Matheus Andrade Meirelles, Vitor M. Almeida, Jaryd R. Sullivan, Ian de Toledo, Caio Vinicius dos Reis, Micael Rodrigues Cunha, Rachel Zigweid, Abraham Shim, Banumathi Sankaran, Elijah L. Woodward, Steve Seibold, Lijun Liu, Mohammad Rasel Mian, Kevin P. Battaile, Jennifer Riley, Christina Duncan, Frederick R. C. Simeons, Liam Ferguson, Halimatu Joji, Kevin D. Read, Scott Lovell, Bart L. Staker, Marcel A. Behr, Ronaldo A. Pilli, Rafael M. Couñago.

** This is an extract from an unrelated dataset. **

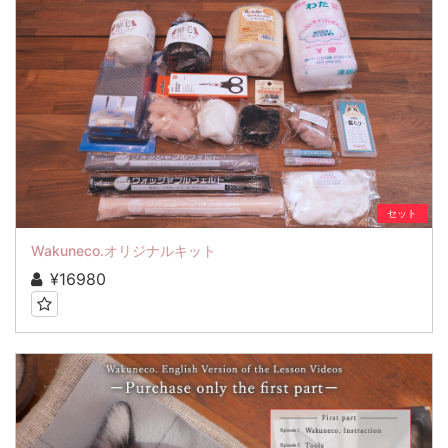
セット
Wakuneco.オリジナルキット
¥16980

J. Med. Chem. 2024, 67, 21, 19143–19164
Abstract
Nontuberculous mycobacteria (NTM) are emerging human pathogens linked to severe pulmonary diseases. Current treatments involve the prolonged use of multiple drugs and are often ineffective. Bacterial dihydrofolate reductase (DHFR) is a key enzyme targeted by antibiotics in Gram-negative bacterial infections. However, existing DHFR inhibitors designed for Gram-negative bacteria often fail against mycobacterial DHFRs. Here, we detail the rational design of NTM DHFR inhibitors based on P218, a malarial DHFR inhibitor. We identified compound 8, a 2,4-diaminopyrimidine exhibiting improved pharmacological properties and activity against purified DHFR, and whole cell cultures of two predominant NTM species: Mycobacterium avium and Mycobacterium abscessus. This study underscores the potential of compound 8 as a promising candidate for the in vivo validation of DHFR as an effective treatment against NTM infections.